>>>
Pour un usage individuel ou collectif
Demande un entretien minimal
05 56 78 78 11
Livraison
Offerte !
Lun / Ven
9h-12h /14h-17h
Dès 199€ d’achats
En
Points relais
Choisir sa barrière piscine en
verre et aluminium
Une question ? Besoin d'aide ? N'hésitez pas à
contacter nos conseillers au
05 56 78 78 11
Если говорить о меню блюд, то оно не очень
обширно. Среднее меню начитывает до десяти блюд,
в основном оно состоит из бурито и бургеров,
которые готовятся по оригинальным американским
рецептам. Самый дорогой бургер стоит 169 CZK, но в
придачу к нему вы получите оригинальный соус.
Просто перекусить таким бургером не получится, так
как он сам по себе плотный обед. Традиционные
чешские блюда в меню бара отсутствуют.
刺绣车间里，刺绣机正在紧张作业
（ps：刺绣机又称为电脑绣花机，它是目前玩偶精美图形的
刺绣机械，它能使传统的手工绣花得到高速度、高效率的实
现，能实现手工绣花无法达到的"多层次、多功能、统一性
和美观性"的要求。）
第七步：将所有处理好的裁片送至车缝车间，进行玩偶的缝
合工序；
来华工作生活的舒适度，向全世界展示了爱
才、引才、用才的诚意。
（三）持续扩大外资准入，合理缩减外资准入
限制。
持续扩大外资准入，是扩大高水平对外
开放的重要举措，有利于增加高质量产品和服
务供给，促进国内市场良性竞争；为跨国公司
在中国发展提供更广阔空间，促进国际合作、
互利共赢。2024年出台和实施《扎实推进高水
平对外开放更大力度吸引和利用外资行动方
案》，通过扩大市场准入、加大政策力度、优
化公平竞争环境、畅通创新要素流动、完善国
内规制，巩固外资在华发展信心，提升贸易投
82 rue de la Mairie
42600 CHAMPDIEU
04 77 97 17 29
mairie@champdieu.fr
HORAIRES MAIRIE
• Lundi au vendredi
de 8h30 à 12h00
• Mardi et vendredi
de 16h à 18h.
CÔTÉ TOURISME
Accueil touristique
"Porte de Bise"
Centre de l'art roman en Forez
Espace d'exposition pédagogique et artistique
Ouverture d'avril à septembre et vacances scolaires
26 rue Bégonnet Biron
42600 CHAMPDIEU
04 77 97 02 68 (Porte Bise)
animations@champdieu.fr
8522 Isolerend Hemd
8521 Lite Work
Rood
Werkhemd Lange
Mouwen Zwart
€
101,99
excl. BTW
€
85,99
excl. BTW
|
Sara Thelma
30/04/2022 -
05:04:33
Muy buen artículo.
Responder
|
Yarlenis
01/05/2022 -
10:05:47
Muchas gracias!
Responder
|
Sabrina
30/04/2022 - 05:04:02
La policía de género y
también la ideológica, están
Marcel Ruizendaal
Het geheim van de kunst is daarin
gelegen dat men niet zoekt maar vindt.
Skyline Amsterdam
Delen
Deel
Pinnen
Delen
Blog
<<<
>>>
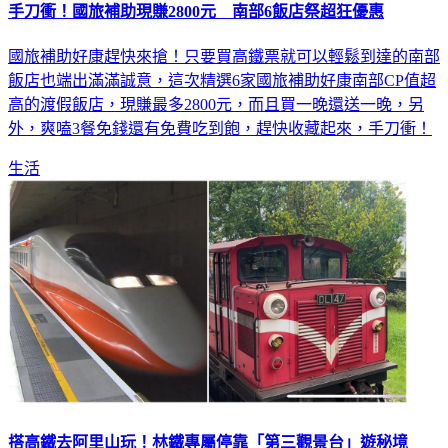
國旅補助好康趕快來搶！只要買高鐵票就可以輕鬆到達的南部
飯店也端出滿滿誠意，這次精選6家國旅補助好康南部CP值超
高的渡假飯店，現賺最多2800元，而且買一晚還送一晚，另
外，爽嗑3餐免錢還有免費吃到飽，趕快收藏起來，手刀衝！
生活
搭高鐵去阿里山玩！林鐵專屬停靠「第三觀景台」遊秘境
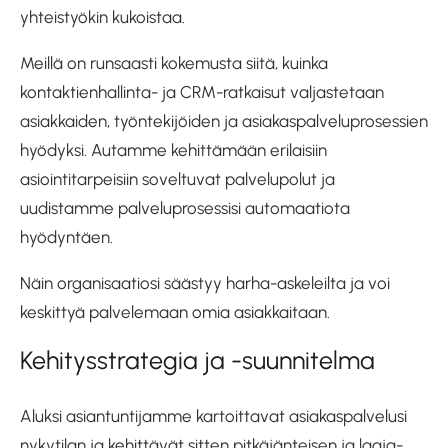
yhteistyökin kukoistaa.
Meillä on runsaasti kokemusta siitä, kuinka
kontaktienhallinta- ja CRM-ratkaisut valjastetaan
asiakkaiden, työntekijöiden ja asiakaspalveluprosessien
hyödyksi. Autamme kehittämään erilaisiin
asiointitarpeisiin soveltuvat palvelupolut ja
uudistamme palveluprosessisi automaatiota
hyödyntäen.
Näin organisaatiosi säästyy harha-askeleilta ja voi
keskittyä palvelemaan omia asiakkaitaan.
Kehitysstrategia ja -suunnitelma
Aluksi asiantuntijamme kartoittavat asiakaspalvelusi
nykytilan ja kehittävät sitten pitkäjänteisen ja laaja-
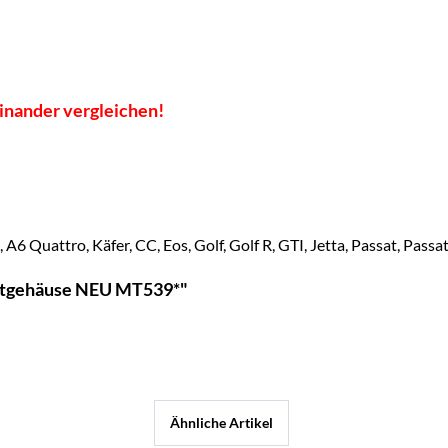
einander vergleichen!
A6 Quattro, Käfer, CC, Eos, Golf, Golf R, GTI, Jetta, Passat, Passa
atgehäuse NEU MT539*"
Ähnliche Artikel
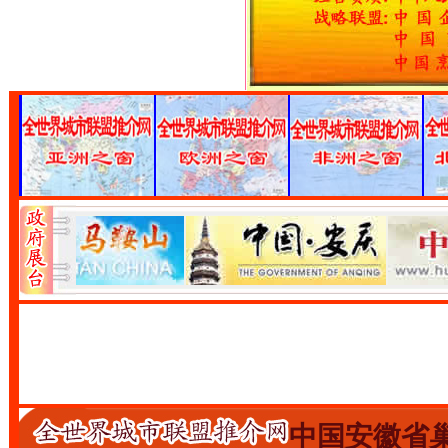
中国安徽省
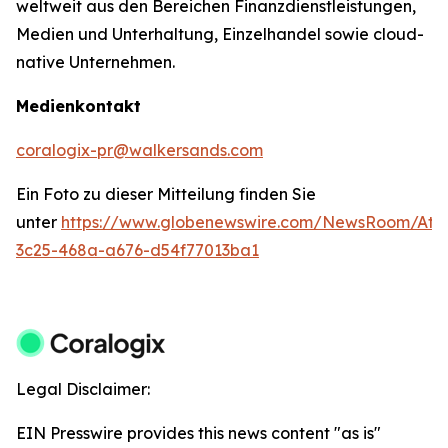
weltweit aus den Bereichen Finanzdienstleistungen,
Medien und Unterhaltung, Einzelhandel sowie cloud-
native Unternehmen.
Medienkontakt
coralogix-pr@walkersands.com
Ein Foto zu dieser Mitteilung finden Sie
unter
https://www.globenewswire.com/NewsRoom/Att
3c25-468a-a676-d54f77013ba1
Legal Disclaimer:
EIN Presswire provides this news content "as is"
<<<
What the task requires — Identify each line in the items above that contains the string "Porte" and copy it in full. Case counts when matching.

Exercise solution —
"Porte de Bise"
04 77 97 02 68 (Porte Bise)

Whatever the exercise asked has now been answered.